* TASK STATEMENT: Verbatim transcription with images omitted: return the entries below in full.

* RECORDS FOR THE EXERCISE:
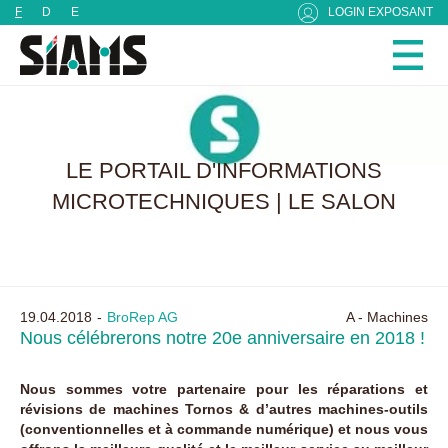
Panneau de gestion des cookies
F
D
E
LOGIN EXPOSANT
LE PORTAIL D'INFORMATIONS
MICROTECHNIQUES | LE SALON
19.04.2018
BroRep AG
A - Machines
Nous célébrerons notre 20e anniversaire en 2018 !
Nous sommes votre partenaire pour les réparations et
révisions de machines Tornos & d’autres machines-outils
(conventionnelles et à commande numérique) et nous vous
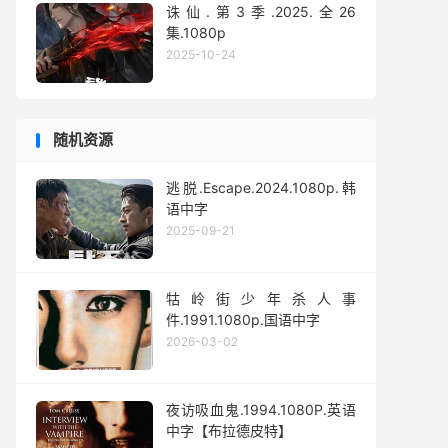
诛仙.第3季.2025.全26
集.1080p
2025-10-24
随机资源
逃脱.Escape.2024.1080p.韩
语中字
2025-09-21
牯岭街少年杀人事
件.1991.1080p.国语中字
2026-03-02
夜访吸血鬼.1994.1080P.英语
中字【布拉德皮特】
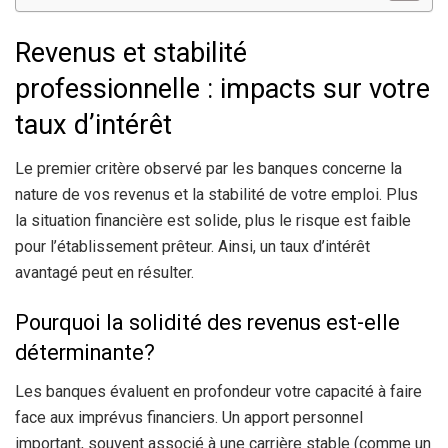
Revenus et stabilité
professionnelle : impacts sur votre
taux d’intérêt
Le premier critère observé par les banques concerne la
nature de vos revenus et la stabilité de votre emploi. Plus
la situation financière est solide, plus le risque est faible
pour l’établissement prêteur. Ainsi, un taux d’intérêt
avantagé peut en résulter.
Pourquoi la solidité des revenus est-elle
déterminante?
Les banques évaluent en profondeur votre capacité à faire
face aux imprévus financiers. Un apport personnel
important, souvent associé à une carrière stable (comme un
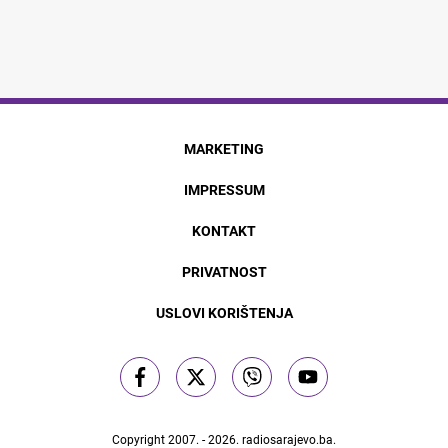
MARKETING
IMPRESSUM
KONTAKT
PRIVATNOST
USLOVI KORIŠTENJA
Copyright 2007. - 2026.
radiosarajevo.ba
.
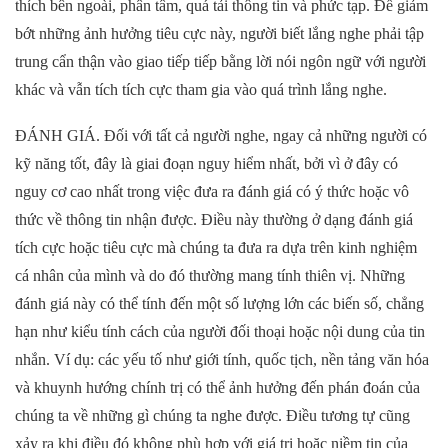
thích bên ngoài, phân tâm, quá tải thông tin và phức tạp. Để giảm
bớt những ảnh hưởng tiêu cực này, người biết lắng nghe phải tập
trung cẩn thận vào giao tiếp tiếp bằng lời nói ngôn ngữ với người
khác và vẫn tích tích cực tham gia vào quá trình lắng nghe.
ĐÁNH GIÁ. Đối với tất cả người nghe, ngay cả những người có
kỹ năng tốt, đây là giai đoạn nguy hiểm nhất, bởi vì ở đây có
nguy cơ cao nhất trong việc đưa ra đánh giá có ý thức hoặc vô
thức về thông tin nhận được. Điều này thường ở dạng đánh giá
tích cực hoặc tiêu cực mà chúng ta đưa ra dựa trên kinh nghiệm
cá nhân của mình và do đó thường mang tính thiên vị. Những
đánh giá này có thể tính đến một số lượng lớn các biến số, chẳng
hạn như kiểu tính cách của người đối thoại hoặc nội dung của tin
nhắn. Ví dụ: các yếu tố như giới tính, quốc tịch, nền tảng văn hóa
và khuynh hướng chính trị có thể ảnh hưởng đến phán đoán của
chúng ta về những gì chúng ta nghe được. Điều tương tự cũng
xảy ra khi điều đó không phù hợp với giá trị hoặc niềm tin của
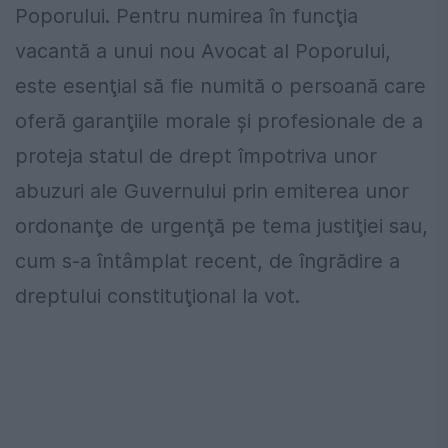
Poporului. Pentru numirea în funcţia
vacantă a unui nou Avocat al Poporului,
este esenţial să fie numită o persoană care
oferă garanţiile morale şi profesionale de a
proteja statul de drept împotriva unor
abuzuri ale Guvernului prin emiterea unor
ordonanţe de urgenţă pe tema justiţiei sau,
cum s-a întâmplat recent, de îngrădire a
dreptului constituţional la vot.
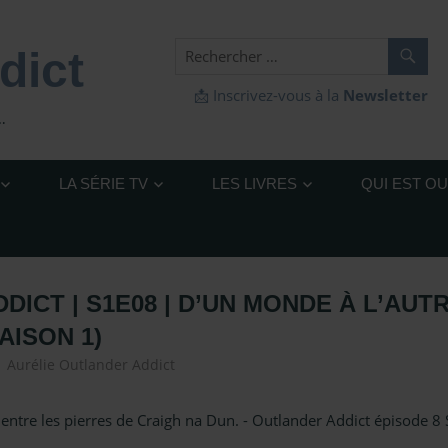
dict
📩 Inscrivez-vous à la
Newsletter
…
LA SÉRIE TV
LES LIVRES
QUI EST O
ICT | S1E08 | D’UN MONDE À L’AUT
AISON 1)
Aurélie Outlander Addict
Outlander – Podcasts Saison 1
,
pod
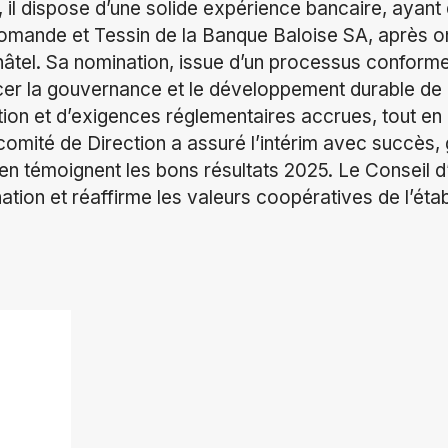
, il dispose d’une solide expérience bancaire, ayant
 romande et Tessin de la Banque Baloise SA, après 
âtel. Sa nomination, issue d’un processus conform
cer la gouvernance et le développement durable de
ation et d’exigences réglementaires accrues, tout en
omité de Direction a assuré l’intérim avec succès, g
en témoignent les bons résultats 2025. Le Conseil d
nation et réaffirme les valeurs coopératives de l’éta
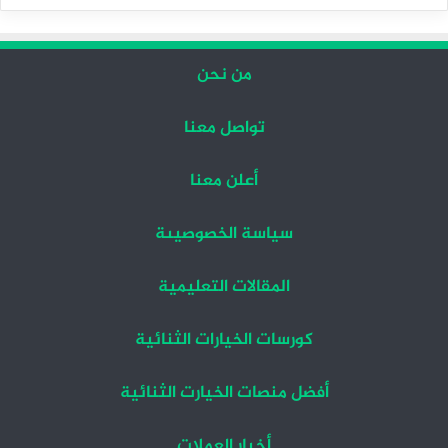
التالية
السابقة
من نحن
تواصل معنا
أعلن معنا
سياسة الخصوصيىة
المقالات التعليمية
كورسات الخيارات الثنائية
أفضل منصات الخيارت الثنائية
أخبار العملات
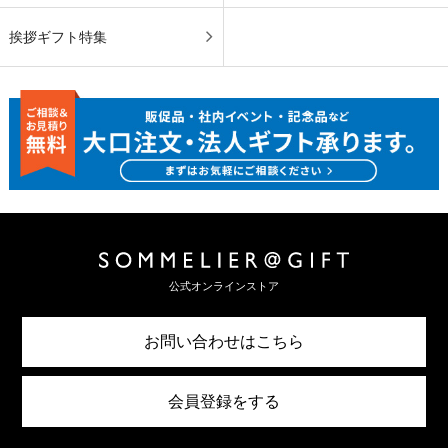
挨拶ギフト特集
公式オンラインストア
お問い合わせはこちら
会員登録をする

* RESULT BELOW:
Panneau de gestion des cookies
F
D
E
LOGIN EXPOSANT
LE PORTAIL D'INFORMATIONS
MICROTECHNIQUES | LE SALON
19.04.2018
BroRep AG
A - Machines
Nous célébrerons notre 20e anniversaire en 2018 !
Nous sommes votre partenaire pour les réparations et
révisions de machines Tornos & d’autres machines-outils
(conventionnelles et à commande numérique) et nous vous
诛仙.第3季.2025.全26
集.1080p
2025-10-24
随机资源
逃脱.Escape.2024.1080p.韩
语中字
2025-09-21
牯岭街少年杀人事
件.1991.1080p.国语中字
2026-03-02
夜访吸血鬼.1994.1080P.英语
中字【布拉德皮特】
Revenus et stabilité
professionnelle : impacts sur votre
taux d’intérêt
Le premier critère observé par les banques concerne la
nature de vos revenus et la stabilité de votre emploi. Plus
la situation financière est solide, plus le risque est faible
pour l’établissement prêteur. Ainsi, un taux d’intérêt
avantagé peut en résulter.
Pourquoi la solidité des revenus est-elle
déterminante?
Les banques évaluent en profondeur votre capacité à faire
face aux imprévus financiers. Un apport personnel
important, souvent associé à une carrière stable (comme un
MARKETING
IMPRESSUM
KONTAKT
PRIVATNOST
USLOVI KORIŠTENJA
Copyright 2007. - 2026.
radiosarajevo.ba
.
thích bên ngoài, phân tâm, quá tải thông tin và phức tạp. Để giảm
bớt những ảnh hưởng tiêu cực này, người biết lắng nghe phải tập
trung cẩn thận vào giao tiếp tiếp bằng lời nói ngôn ngữ với người
khác và vẫn tích tích cực tham gia vào quá trình lắng nghe.
ĐÁNH GIÁ. Đối với tất cả người nghe, ngay cả những người có
kỹ năng tốt, đây là giai đoạn nguy hiểm nhất, bởi vì ở đây có
nguy cơ cao nhất trong việc đưa ra đánh giá có ý thức hoặc vô
thức về thông tin nhận được. Điều này thường ở dạng đánh giá
tích cực hoặc tiêu cực mà chúng ta đưa ra dựa trên kinh nghiệm
cá nhân của mình và do đó thường mang tính thiên vị. Những
đánh giá này có thể tính đến một số lượng lớn các biến số, chẳng
hạn như kiểu tính cách của người đối thoại hoặc nội dung của tin
nhắn. Ví dụ: các yếu tố như giới tính, quốc tịch, nền tảng văn hóa
và khuynh hướng chính trị có thể ảnh hưởng đến phán đoán của
chúng ta về những gì chúng ta nghe được. Điều tương tự cũng
xảy ra khi điều đó không phù hợp với giá trị hoặc niềm tin của
Poporului. Pentru numirea în funcţia
vacantă a unui nou Avocat al Poporului,
este esenţial să fie numită o persoană care
oferă garanţiile morale şi profesionale de a
proteja statul de drept împotriva unor
abuzuri ale Guvernului prin emiterea unor
ordonanţe de urgenţă pe tema justiţiei sau,
cum s-a întâmplat recent, de îngrădire a
dreptului constituţional la vot.
dict
📩 Inscrivez-vous à la
Newsletter
…
LA SÉRIE TV
LES LIVRES
QUI EST O
ICT | S1E08 | D’UN MONDE À L’AUT
AISON 1)
Aurélie Outlander Addict
Outlander – Podcasts Saison 1
,
pod
, il dispose d’une solide expérience bancaire, ayant
 romande et Tessin de la Banque Baloise SA, après 
âtel. Sa nomination, issue d’un processus conform
cer la gouvernance et le développement durable de
ation et d’exigences réglementaires accrues, tout en
omité de Direction a assuré l’intérim avec succès, g
en témoignent les bons résultats 2025. Le Conseil d
nation et réaffirme les valeurs coopératives de l’éta
التالية
السابقة
من نحن
تواصل معنا
أعلن معنا
سياسة الخصوصيىة
المقالات التعليمية
كورسات الخيارات الثنائية
أفضل منصات الخيارت الثنائية
أخبار العملات
挨拶ギフト特集
公式オンラインストア
お問い合わせはこちら
会員登録をする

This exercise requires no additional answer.